The whole truth will not emerge until after everyone has published their
memoirs, if then. But there is a clear sense that, when Mr Rumsfeld appears
on a podium with one of his senior generals, the light byplay may not
represent the real mood backstage. Traditionally, members of great comedy
double acts are meant to hate each other.
The policies he has instituted have in themselves caused enormous offence,
arguably necessary. But the ill-feeling has been compounded by his abrasive
manner with subordinates. He made few waves in his brief first term at the
Pentagon, under Gerald Ford from 1975 to 1977, though it is remembered how
he rang the head of the secret service in fury after an agent touched him
lightly in a corridor.
But his reputation as a ferocious boss who ate subordinates for breakfast
pre-dates even that, to his time as a young congressman from Illinois, and
carried on into the decades he spent in business before his return to
government in 2001. Word from inside the Pentagon is that time has not
mellowed him, and that these days he can get thoroughly crabby even about
spelling mistakes. He is surrounded by people who are even more sharp-edged:
not so much the much-publicised Mr Wolfowitz as people on the next rung
down, like Douglas Feith and Stephen Cambone.
Crabbiness
Crabbiness with a purpose is not necessarily a vice, and the real judgment
of Mr Rumsfeld will hinge on the wisdom of his agenda. What makes him
unusual as defence secretary is that he came in with that agenda, evidently
formed when he served on various quasi-governmental commissions in the
1990s, about how the organisation needed to change.
This made him very different from, for instance, the three low-profile
occupants of the office under Bill Clinton, a president who for political
reasons was wary about taking on the armed forces, in which he had
conspicuously failed to serve.
"This time you had someone who came into office intent on changing the
department, and doing it with forethought," said Mr Goure. "Rumsfeld had a
very clear idea about how to reform the system on a whole host of issues:
management structure, cost accounting and acquisition of weapons as well as
the major elements of warfare, like missile defence and nuclear strategy.

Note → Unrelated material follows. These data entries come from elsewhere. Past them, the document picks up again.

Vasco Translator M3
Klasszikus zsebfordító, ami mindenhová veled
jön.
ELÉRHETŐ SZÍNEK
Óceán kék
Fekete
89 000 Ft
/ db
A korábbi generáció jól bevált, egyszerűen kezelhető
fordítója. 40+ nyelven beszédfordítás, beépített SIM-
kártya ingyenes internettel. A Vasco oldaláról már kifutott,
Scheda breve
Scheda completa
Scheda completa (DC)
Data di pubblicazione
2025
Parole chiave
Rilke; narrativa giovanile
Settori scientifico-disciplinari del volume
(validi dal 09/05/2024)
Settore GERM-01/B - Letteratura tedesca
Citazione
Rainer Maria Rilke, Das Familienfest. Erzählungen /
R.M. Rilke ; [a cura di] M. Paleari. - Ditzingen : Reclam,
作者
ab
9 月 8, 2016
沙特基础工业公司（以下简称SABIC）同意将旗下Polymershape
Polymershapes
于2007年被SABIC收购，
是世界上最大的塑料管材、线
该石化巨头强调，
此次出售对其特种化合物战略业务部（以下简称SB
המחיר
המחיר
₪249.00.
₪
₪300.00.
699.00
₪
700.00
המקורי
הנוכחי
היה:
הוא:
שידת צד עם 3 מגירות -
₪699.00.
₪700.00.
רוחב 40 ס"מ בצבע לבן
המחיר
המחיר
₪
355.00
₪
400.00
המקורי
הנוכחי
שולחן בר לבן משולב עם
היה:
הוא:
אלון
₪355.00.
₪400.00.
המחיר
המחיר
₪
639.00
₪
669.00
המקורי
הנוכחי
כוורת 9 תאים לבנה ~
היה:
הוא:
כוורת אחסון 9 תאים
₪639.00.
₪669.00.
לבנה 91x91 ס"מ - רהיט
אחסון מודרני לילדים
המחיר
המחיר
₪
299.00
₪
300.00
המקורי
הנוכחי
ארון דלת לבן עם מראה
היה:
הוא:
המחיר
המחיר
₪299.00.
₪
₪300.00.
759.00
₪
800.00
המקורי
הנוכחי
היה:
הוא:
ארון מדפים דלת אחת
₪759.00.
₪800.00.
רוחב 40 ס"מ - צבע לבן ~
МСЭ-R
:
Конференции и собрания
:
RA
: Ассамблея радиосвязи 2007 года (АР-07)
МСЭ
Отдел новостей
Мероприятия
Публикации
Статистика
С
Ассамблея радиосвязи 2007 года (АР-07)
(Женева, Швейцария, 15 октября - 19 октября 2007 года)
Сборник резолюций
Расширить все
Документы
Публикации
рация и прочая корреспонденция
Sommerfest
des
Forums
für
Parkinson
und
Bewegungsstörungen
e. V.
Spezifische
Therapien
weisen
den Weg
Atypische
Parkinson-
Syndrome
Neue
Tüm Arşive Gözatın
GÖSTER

"The military had had a long period of famine, and thought they were going
to get a Republican administration who were just going to write cheques," Mr
Goure said. "There was a struggle for the soul of national security, which
Rumsfeld won. Resoundingly."
However, the main casualty of that struggle was a rather large one: the US
army. Mr Rumsfeld thinks the army is resistant to change; the army brass in
return thought their new boss had no appreciation of the importance of
traditional conventional ground force. And they have had at least one major
success: there are now three times as many troops massing on Iraq's borders
than called for in the original plans six months ago.

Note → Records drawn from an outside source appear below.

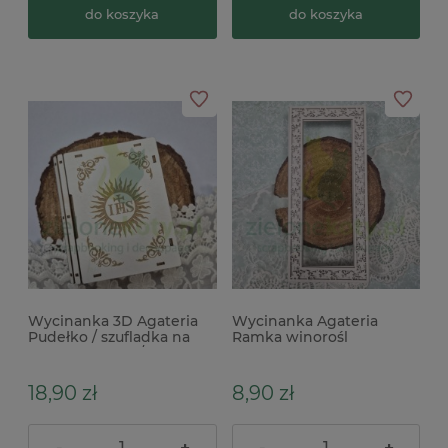
do koszyka
do koszyka
Wycinanka 3D Agateria
Wycinanka Agateria
Pudełko / szufladka na
Ramka winorośl
pieniądze 9cm / do
warstwowa do kartki DL
exploding boxa
18,90 zł
8,90 zł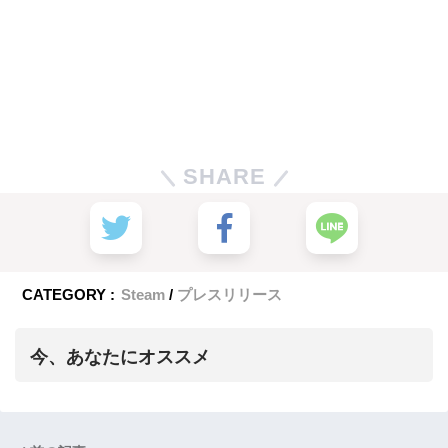
SHARE
CATEGORY :
Steam
プレスリリース
今、あなたにオススメ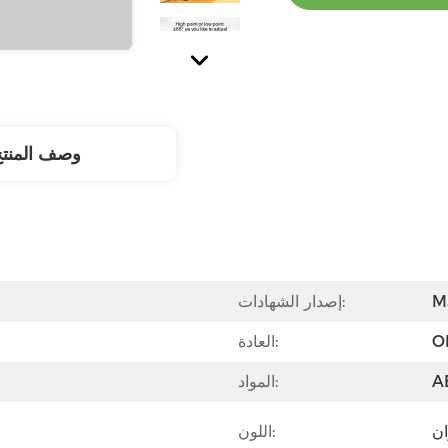
وصف المنت
M
إصدار الشهادات:
O
العادة:
المواد:
ان
اللون: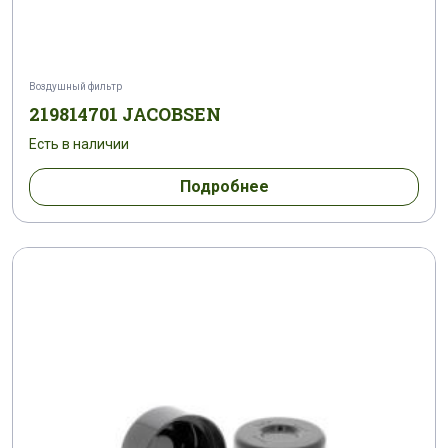
Воздушный фильтр
219814701 JACOBSEN
Есть в наличии
Подробнее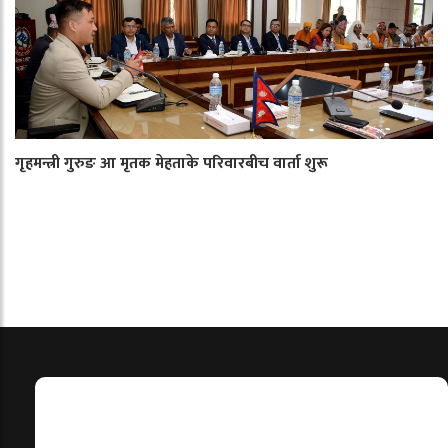
गृहमन्त्री गुरुङ आ मृतक मेहताके परिवारबीच वार्ता शुरू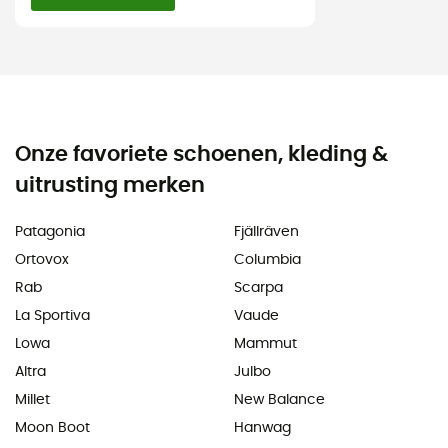
Onze favoriete schoenen, kleding &
uitrusting merken
Patagonia
Fjällräven
Ortovox
Columbia
Rab
Scarpa
La Sportiva
Vaude
Lowa
Mammut
Altra
Julbo
Millet
New Balance
Moon Boot
Hanwag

The underlying bitterness cannot be hidden even by an instinctively
secretive organisation. A year ago, against all precedent, Mr Rumsfeld
announced the name of the next head of the army to replace General Eric
Shinseki, who does not retire until this summer, thus making him an instant
lame duck.
The general is himself regarded as a reformer but differed from his boss on
crucial military issues, such as the planned Crusader tank, which Mr
Rumsfeld scrapped behind his back. Gen Shinseki lingers, like the undead,
and last month launched an envenomed public dispute over the
administration's bland assurances about the limited cost of the war.

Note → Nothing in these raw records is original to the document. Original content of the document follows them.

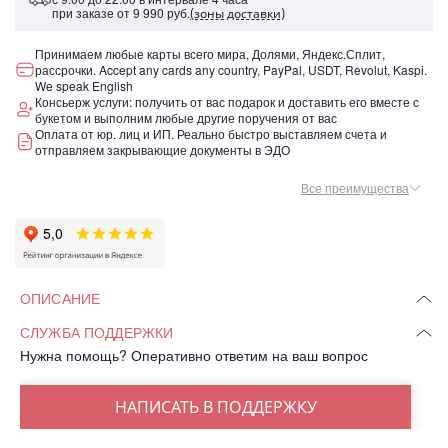
при заказе от
9 990 руб.
(зоны доставки)
Принимаем любые карты всего мира, Долями, Яндекс.Сплит,
рассрочки. Accept any cards any country, PayPal, USDT, Revolut, Kaspi.
We speak English
Консьерж услуги: получить от вас подарок и доставить его вместе с
букетом и выполним любые другие поручения от вас
Оплата от юр. лиц и ИП. Реально быстро выставляем счета и
отправляем закрывающие документы в ЭДО
Все преимущества
ОПИСАНИЕ
СЛУЖБА ПОДДЕРЖКИ
Нужна помощь? Оперативно ответим на ваш вопрос
НАПИСАТЬ В ПОДДЕРЖКУ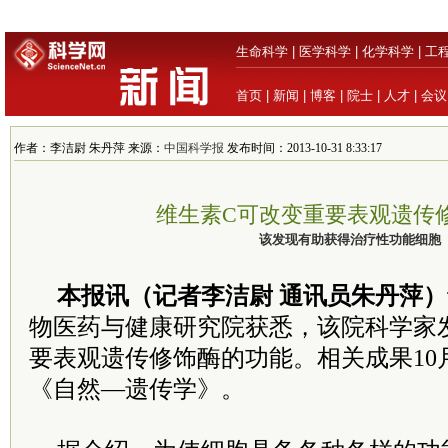
生命科学
|
医学科学
|
化学科学
|
工
首页
|
新闻
|
博客
|
院士
|
人才
|
会议
作者：李洁尉 朱丹萍 来源：
中国科学报
发布时间：2013-10-31 8:33:17
维生素C可改变重要表观遗传
该发现有助获得治疗性功能细胞
本报讯（记者李洁尉 通讯员朱丹萍）
物医药与健康研究院获悉，该院科学家
要表观遗传修饰酶的功能。相关成果10
《自然—遗传学》。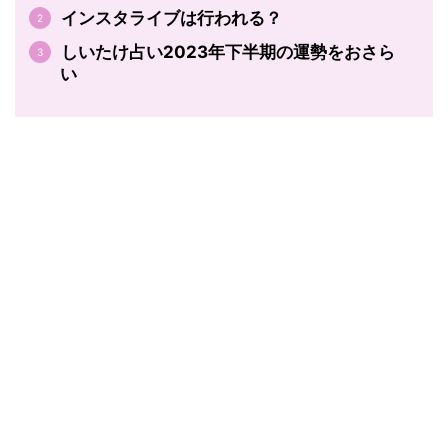
インスタライブは行われる？
しいたけ占い2023年下半期の運勢をおさら
い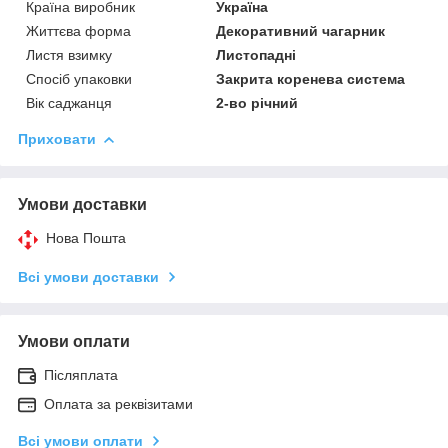
Країна виробник
Україна
Життєва форма
Декоративний чагарник
Листя взимку
Листопадні
Спосіб упаковки
Закрита коренева система
Вік саджанця
2-во річний
Приховати
Умови доставки
Нова Пошта
Всі умови доставки
Умови оплати
Післяплата
Оплата за реквізитами
Всі умови оплати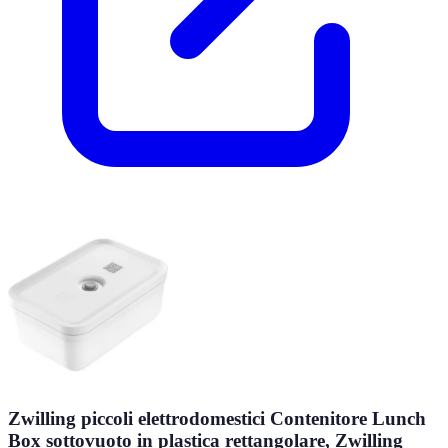
Zwilling piccoli elettrodomestici Contenitore Lunch
Box sottovuoto in plastica rettangolare, Zwilling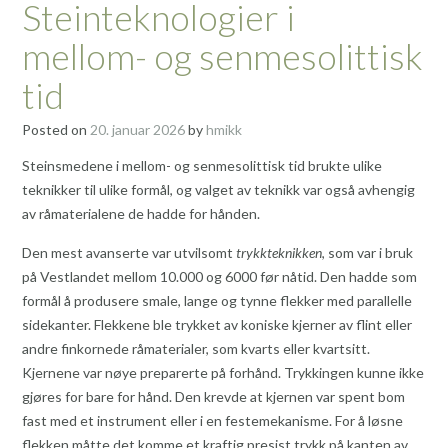
Steinteknologier i
mellom- og senmesolittisk
tid
Posted on
20. januar 2026
by
hmikk
Steinsmedene i mellom- og senmesolittisk tid brukte ulike
teknikker til ulike formål, og valget av teknikk var også avhengig
av råmaterialene de hadde for hånden.
Den mest avanserte var utvilsomt
trykkteknikken
, som var i bruk
på Vestlandet mellom 10.000 og 6000 før nåtid. Den hadde som
formål å produsere smale, lange og tynne flekker med parallelle
sidekanter. Flekkene ble trykket av koniske kjerner av flint eller
andre finkornede råmaterialer, som kvarts eller kvartsitt.
Kjernene var nøye preparerte på forhånd. Trykkingen kunne ikke
gjøres for bare for hånd. Den krevde at kjernen var spent bom
fast med et instrument eller i en festemekanisme. For å løsne
flekken måtte det komme et kraftig presist trykk på kanten av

"It's been obvious all along that the civilian leadership of the Pentagon
are one side, and the military on the other," said Ted Galen Carpenter of
the Cato Institute. "Rumsfeld's deputies, and to some extent Rumsfeld
himself, exhibit almost a contempt for the uniformed hierarchy. The tension
is palpable even under these conditions, on multiple fronts, not just over
Iraq."
Events in Iraq will undoubtedly determine what happens next. Success will,
as ever, have a thousand fathers. "If things go badly," warns Mr Carpenter,
"the civilians will not accept the blame. They're going to blame inept
execution of their brilliant plan. The military won't take that lying down."
And, then, henny-penny, the sky really would fall.